Colony cage: Not to be confused with battery cages which are banned across the EU, a colony cage provides the bird ample space to live and lay their eggs comfortably in a nest box. Each colony cage provides enough space for the birds to perch, a scratching area to perform their natural behaviours, a trough fitted to the fronts of the cages for their food and an automatic water supply is also provided. Laying eggs in a nesting area has been shown to be one of the most important needs for laying hens. When the eggs are laid they roll onto a conveyor belt out of reach of the birds to await collection. The environment inside the poultry unit is kept at an even temperature and is well ventilated, and lighting provides an optimum day length throughout the year.
The hens lay their eggs inside the shed in nest boxes. The eggs are laid on a comfortable mat ready for a daily collection. On most commercial laying farms the eggs are collected by a machine and stamped on farm before being collected and taken to the packing centre.
All eggs have to be stamped with a code showing the type of farming system, country of origin and production union. This means that all eggs can be traced back to the farm where they were produced. In addition, British Lion eggs have a best before date and Lion logo on the shell. The first number in the code stands for the farming method: 0 = Organic 1 = Free Range 2 = Barn 3 = Cage The next 2 digits of the code show the country of origin, so UK would be United Kingdom. On Lion code eggs, the next 2 numbers indicate the best before date by day/month. The final digits of the code are the Farm ID – a specific code denoting the actual farm where the eggs were produced. For example, 1UK36623 means that it is a free range egg from the UK, best before the third of June from farm 623.

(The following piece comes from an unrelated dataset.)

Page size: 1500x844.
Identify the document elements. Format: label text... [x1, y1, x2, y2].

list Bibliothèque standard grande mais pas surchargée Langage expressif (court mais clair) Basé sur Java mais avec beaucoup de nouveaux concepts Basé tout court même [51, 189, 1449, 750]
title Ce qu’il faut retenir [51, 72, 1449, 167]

Once the eggs arrive in the packing house, they go through a series of robotic machines where they are checked for quality. The machines scan the eggs to check their shape and colour and tap them to check the shells for damage. They are then placed into their boxers ready to go out to the consumer.
Hens get different food depending on how old they are. Wheat makes up approximately 60% of the diet; soya bean meal approx. 20%; limestone (needed for eggshell formation) approx. 10%; sunflower meal approx. 5% and soya oil 3-4%. Vitamin and mineral supplements are also added to the diet as required, based on age and life stage. For hens producing organic eggs, the feed ingredients have to be grown organically.

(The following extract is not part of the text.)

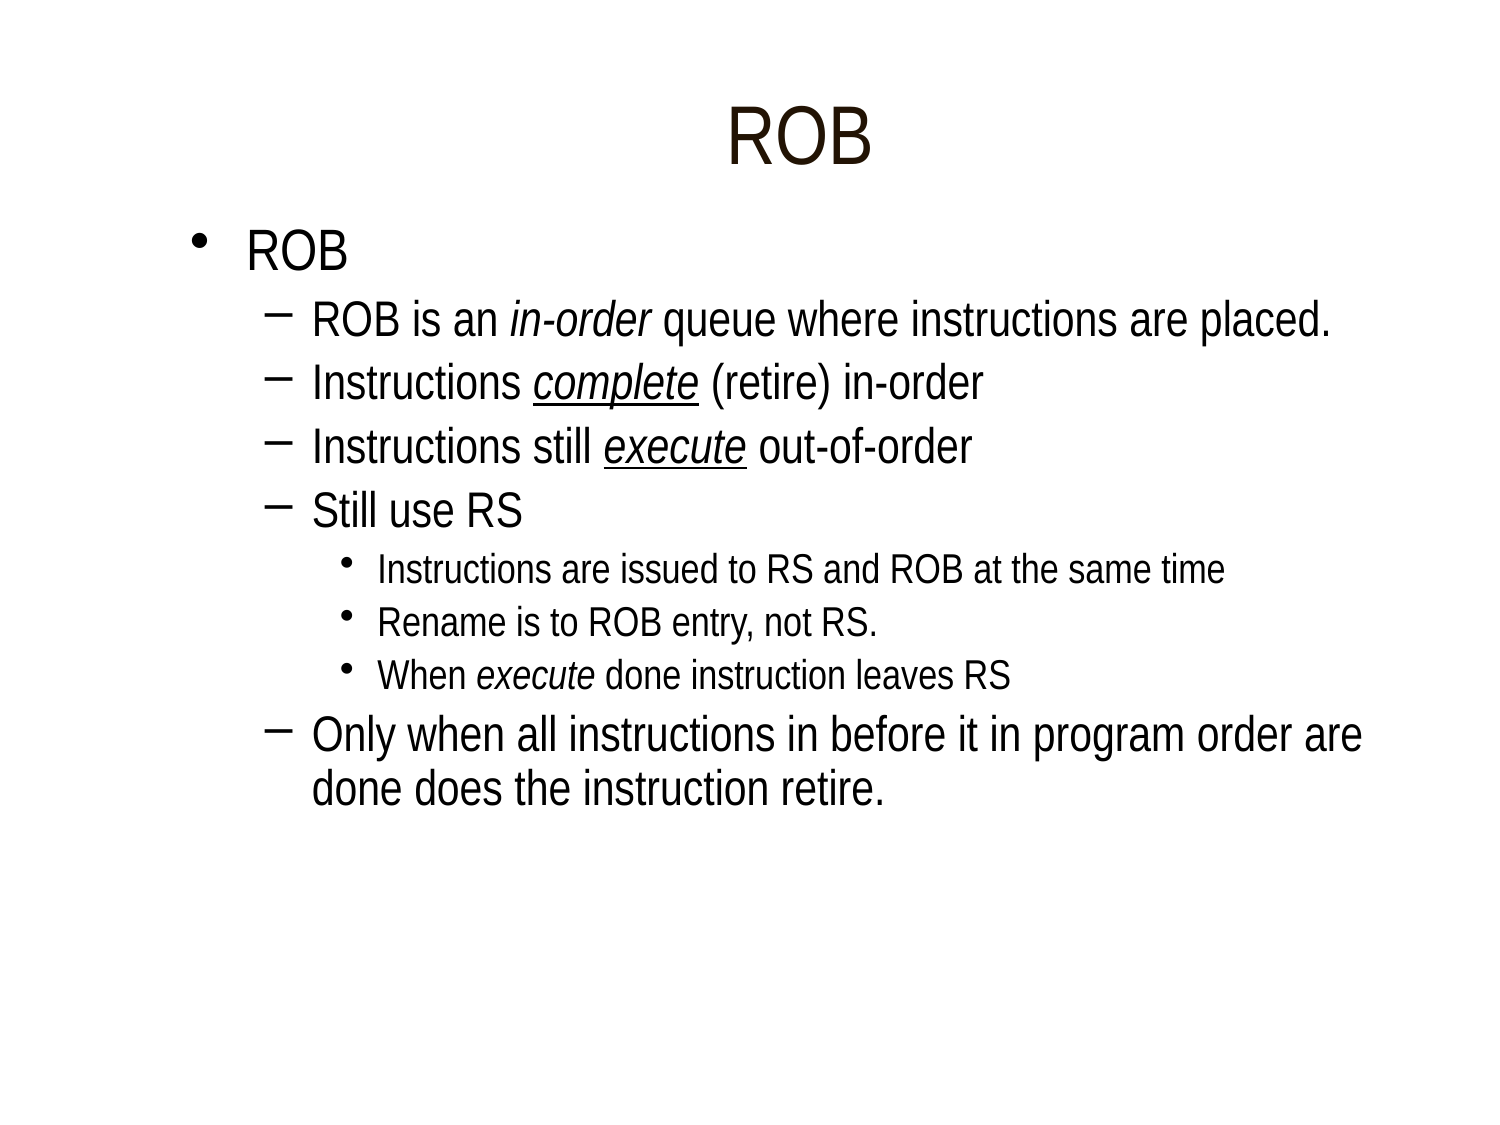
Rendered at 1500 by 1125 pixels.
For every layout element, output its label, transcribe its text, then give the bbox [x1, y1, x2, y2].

Every farmer has their own creative ways to entertain the hens and keep them occupied. This might be to hang pieces of string around with CDs attached for them to peck, give the birds a football to play with, add extra perches or a dust bath to scratch in or provide vegetables to peck at.

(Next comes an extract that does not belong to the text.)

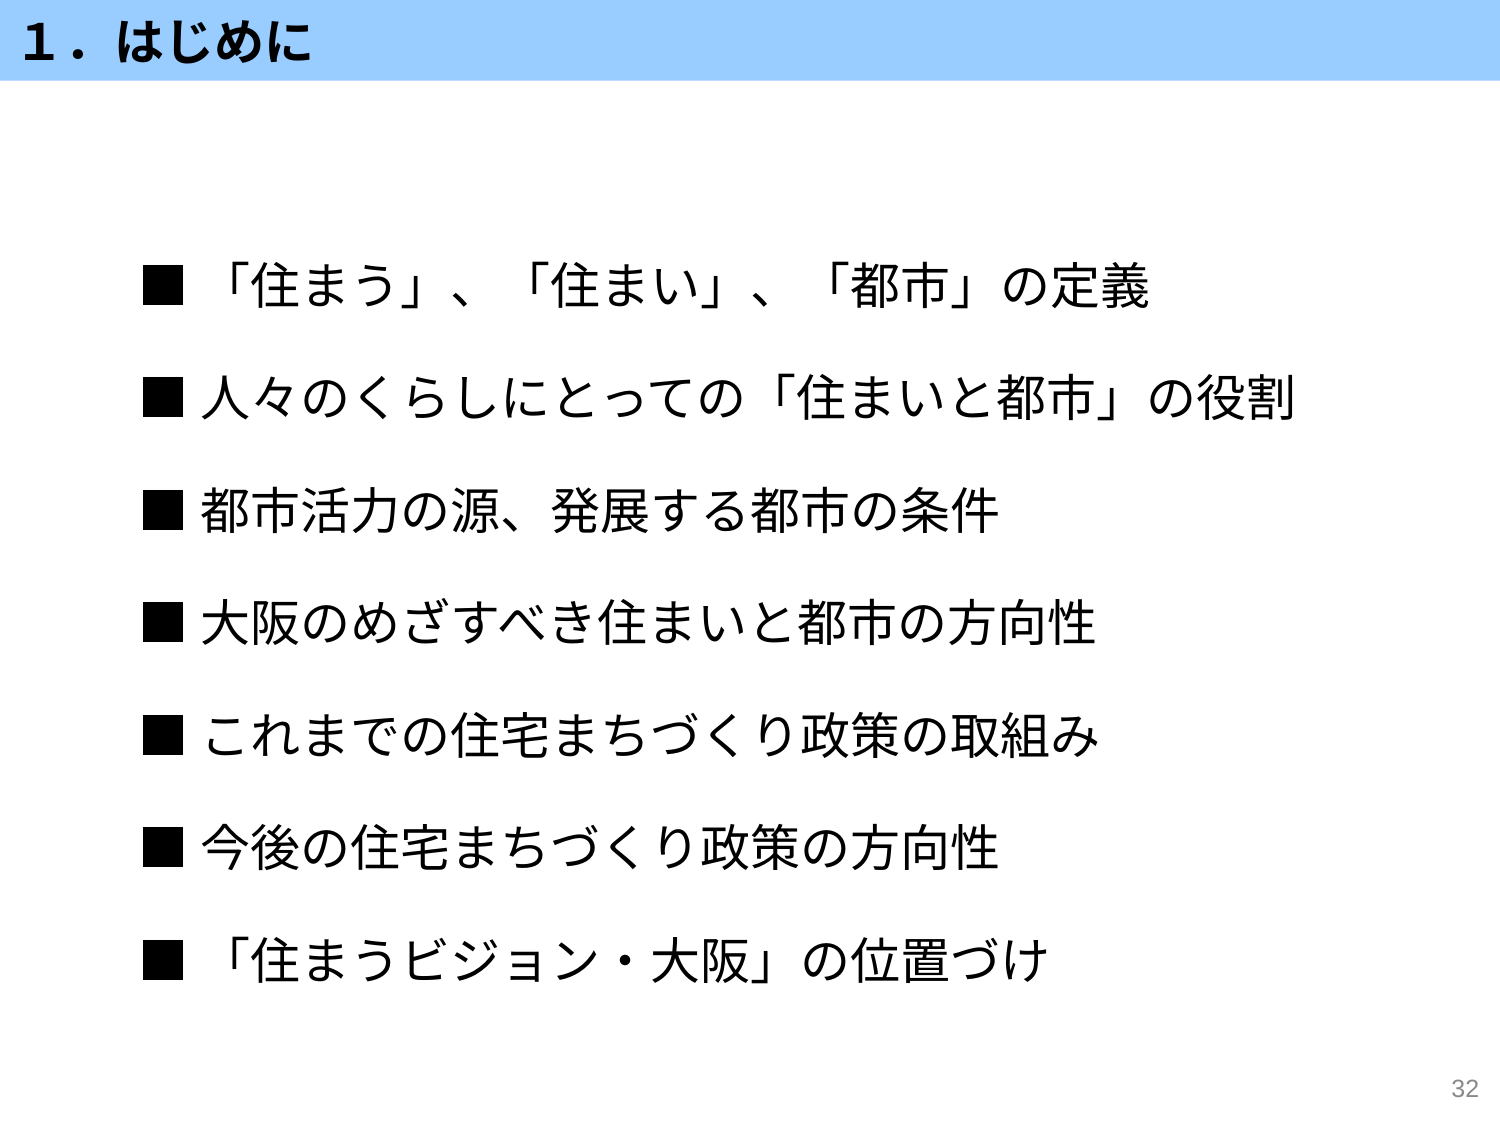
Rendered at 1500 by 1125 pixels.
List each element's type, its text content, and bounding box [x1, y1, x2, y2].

Avian Influenza, commonly known as Avian Flu or Bird Flu, is a virus which occurs naturally among wild birds, which can affect both backyard flock keepers and commercial poultry farmers.
Practicing good biosecurity helps to reduce the risk of the disease, no matter how many birds in the flock. Minimising movement in and out of bird enclosures, cleaning footwear before and after visiting birds, using disinfectant foot and hand wash dips and keeping your flocks feed and water supply away from wild birds are just some of the actions farmers and backyard flock keepers can take.
Commercial poultry farmers practice high levels of biosecurity in order to protect their hens from disease. Biosecurity measures include using foot dips and hand washing sinks, wearing protective clothing and footwear and providing wheel washes for vehicles.
When shopping for eggs in the supermarket keep an eye out for the British Lion stamp which assures that the egg is British, quality checked and produced in a way that keeps the hen happy and healthy. All eggs will be stamped with the letters of their country of origin, so check the egg for UK on their stamp.